There are several types of CAPTCHAs, most of them are visual tests that ask the user to type a series of deformed letters displayed on the screen.
Example of a visual CAPTCHA
First analysis: CAPTCHAs and users #
CAPTCHAs are often problematic, even for savvy users. It is often necessary to undergo several trials before giving the right answer to a CAPTCHA. For some users a CAPTCHA is a no-go, plain and simple. For example a blind user cannot solve a visual CAPTCHA. Even if some sites provide alternatives, like audio CAPTCHAs in addition to visual CAPTCHAs, it actually seldom works. It’s even the first source of difficulty quoted by visually impaired users according to WebAIM’s latest survey at the end of 2017:
CAPTCHAs pointed out by visually impaired users as most common annoyance (2017 WebAIM survey)
The boom in computation means enables bots and other programs to be more and more efficient. It is quite easy nowadays to write a program that guesses the text in an image or vocalised in an audio file.
For the CAPTCHA to stay efficient against bots, it is necessary to augment deformations in the picture and audio file, thus making it even harder for users to get it right.
This is why Google is trying to find alternatives to differentiate between a human user and a robot. They now propose “No CAPTCHA”, a plain checkbox from the user’s point of view. It uses additional information such as screen resolution, mouse pointer moves, the time it takes to fill a form, etc.
No CAPTCHA by Google
Even if this solution is more efficient, it is still not satisfactory from an accessibility point of view because, in case of doubt, a standard CAPTCHA is displayed. It is often the case for a user who does not use a mouse but a keyboard, or for a screen reader user (visually impaired users). You must thus always provide an alternative contact means (email, telephone, etc.) in the case when the CAPTCHA cannot be filled.
Between users that cannot input the CAPTCHA text and those who don’t understand what’s expected of them, adding a CAPTCHA is not benign regarding the audience of a site. Considering CAPTCHAs are problematic to many users, the first recommendation is to not use a CAPTCHA.
Second analysis: CAPTCHA and security #
In a 2014 article by Google, we read that artificial intelligence get a 99.8% score when solving “even the most difficult variant of distorted text” – thus getting a better score than a real user! Services can guess which font was used in an image, or whether the image contains an object (a cat, a car, a hat, etc.). Same conclusion in this more recent article Breaking CAPTCHA Using Machine Learning in 0.05 Seconds.
Considering this (users bouncing from the site in frustration and uncertain security), we come back to our first recommendation: do not use a CAPTCHA.
Recommended solutions #
Our idea is, first, to determine risks and to ask ourselves the following questions:
- What are the risks in case of an attack?
- What is the real need, between bouncing bots off and providing a secured solution?
According to our answers, we will be able to provide the solution most fit to the problem.
HoneyPot and Time measuring, two simple techniques to put in place to identify bots #
These two techniques are transparent for the user, and the risks they pose are very limited.
The first solution consists in adding a hidden field in the form. This will never be filled by a user. If you detect server-side that the field was filled, it must be malevolent software.
The second technique consists in measuring the time it takes for the user to fill the form. If it is very fast, there’s a good chance that it’s malevolent software.
Anti-spam and blacklist solutions to remove bot requests #
It is also possible, server-side, to triage information with anti-spam software and automatically remove submissions from malevolent software by analysing content data and the originating IP.
A logical or mathematical test, also called textual CAPTCHA #
This is done through a simple sentence asking the user to copy a word, to solve a simple mathematical operation, etc.

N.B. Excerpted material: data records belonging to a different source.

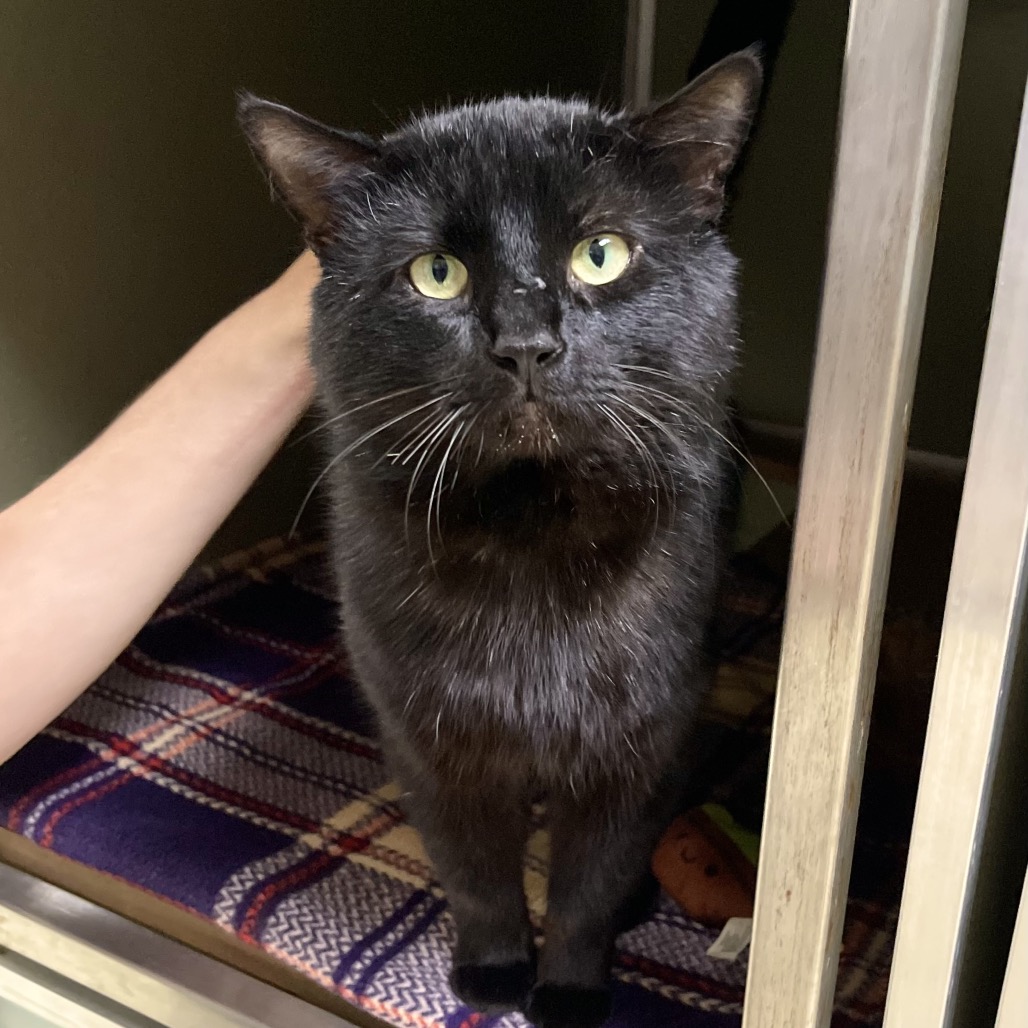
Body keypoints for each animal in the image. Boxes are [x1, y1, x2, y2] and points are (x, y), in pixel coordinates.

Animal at [240, 48, 761, 1028]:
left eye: (601, 253)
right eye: (436, 272)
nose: (525, 343)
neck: (531, 539)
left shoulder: (635, 749)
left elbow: (589, 884)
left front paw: (569, 989)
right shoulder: (432, 744)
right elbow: (475, 873)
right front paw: (491, 971)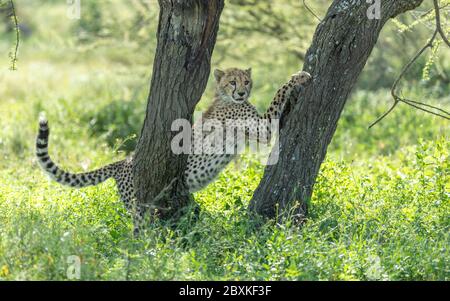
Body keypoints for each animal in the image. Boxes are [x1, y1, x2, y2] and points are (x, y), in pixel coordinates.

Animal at [37, 67, 312, 229]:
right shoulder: (262, 129)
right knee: (138, 232)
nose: (242, 93)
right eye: (233, 82)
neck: (224, 98)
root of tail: (125, 160)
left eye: (246, 81)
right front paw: (299, 77)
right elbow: (278, 94)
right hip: (141, 208)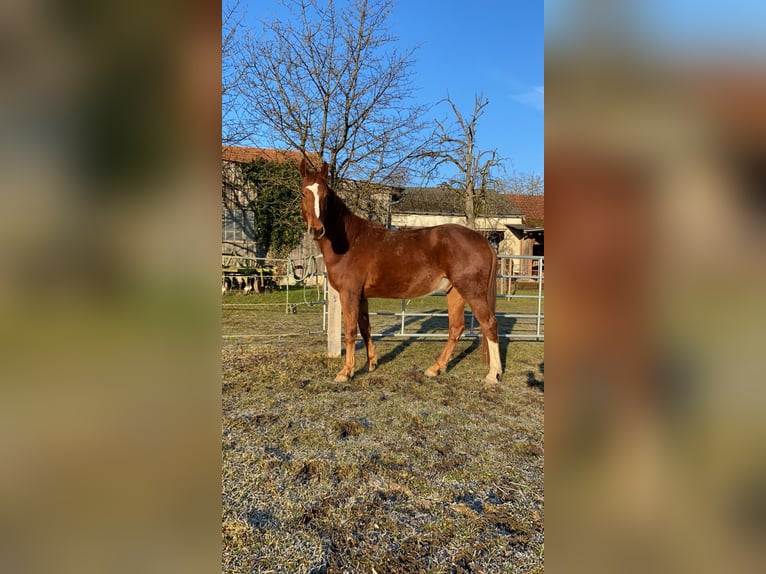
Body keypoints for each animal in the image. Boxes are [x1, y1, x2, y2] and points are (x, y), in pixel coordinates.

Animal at [299, 159, 503, 385]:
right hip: (455, 292)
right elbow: (365, 327)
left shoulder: (349, 294)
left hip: (472, 292)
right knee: (456, 328)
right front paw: (371, 363)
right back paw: (435, 368)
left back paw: (493, 374)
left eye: (325, 195)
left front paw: (346, 372)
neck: (350, 241)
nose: (317, 230)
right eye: (303, 193)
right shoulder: (361, 296)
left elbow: (351, 331)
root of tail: (484, 241)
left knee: (489, 324)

- “Copy the word: ‘House’”
- “How much is 2 plus 2?”
- “Which animal meows?”
- “What colour is the sky?”
Under the condition that the questions stay very basic, this kind of CAPTCHA will not be problematic to users.

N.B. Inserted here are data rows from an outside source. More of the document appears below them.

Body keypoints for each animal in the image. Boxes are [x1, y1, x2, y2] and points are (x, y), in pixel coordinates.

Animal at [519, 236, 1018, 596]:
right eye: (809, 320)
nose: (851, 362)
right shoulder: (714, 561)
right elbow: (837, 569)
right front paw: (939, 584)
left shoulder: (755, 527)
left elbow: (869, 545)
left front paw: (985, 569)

A good practice in this case will be to provide a refresh solution, which will be very helpful for people with cognitive impairments.

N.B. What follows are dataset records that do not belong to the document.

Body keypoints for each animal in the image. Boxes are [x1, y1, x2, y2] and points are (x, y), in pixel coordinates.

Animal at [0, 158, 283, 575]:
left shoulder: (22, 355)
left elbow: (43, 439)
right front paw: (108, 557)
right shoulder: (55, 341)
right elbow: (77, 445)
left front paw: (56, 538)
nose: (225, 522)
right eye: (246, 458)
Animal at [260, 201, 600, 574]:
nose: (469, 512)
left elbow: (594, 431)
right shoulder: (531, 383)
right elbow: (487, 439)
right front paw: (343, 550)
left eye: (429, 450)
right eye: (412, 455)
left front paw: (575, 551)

An email, SMS or phone verification for reinforced security #
This solution consists in sending an email, an SMS or in calling directly the user to make sure they can confirm the transaction, by clicking on a link or by sending the code they received.
This solution is at the same time more constraining for the user who must communicate personal information and more tedious to put in place, but it’s a very efficient solution when the security level needs to be high.
There is no perfect solution, either for the user or security-wise. You should opt for the best technique according to the service provided. Also, it is important in the case of attack to have logs to analyse and to prepare for further attacks.
Test with real users #
In any event, these captchas and their alternatives must be supplemented by user tests of assistive technologies to ensure the usability of the solution put in place.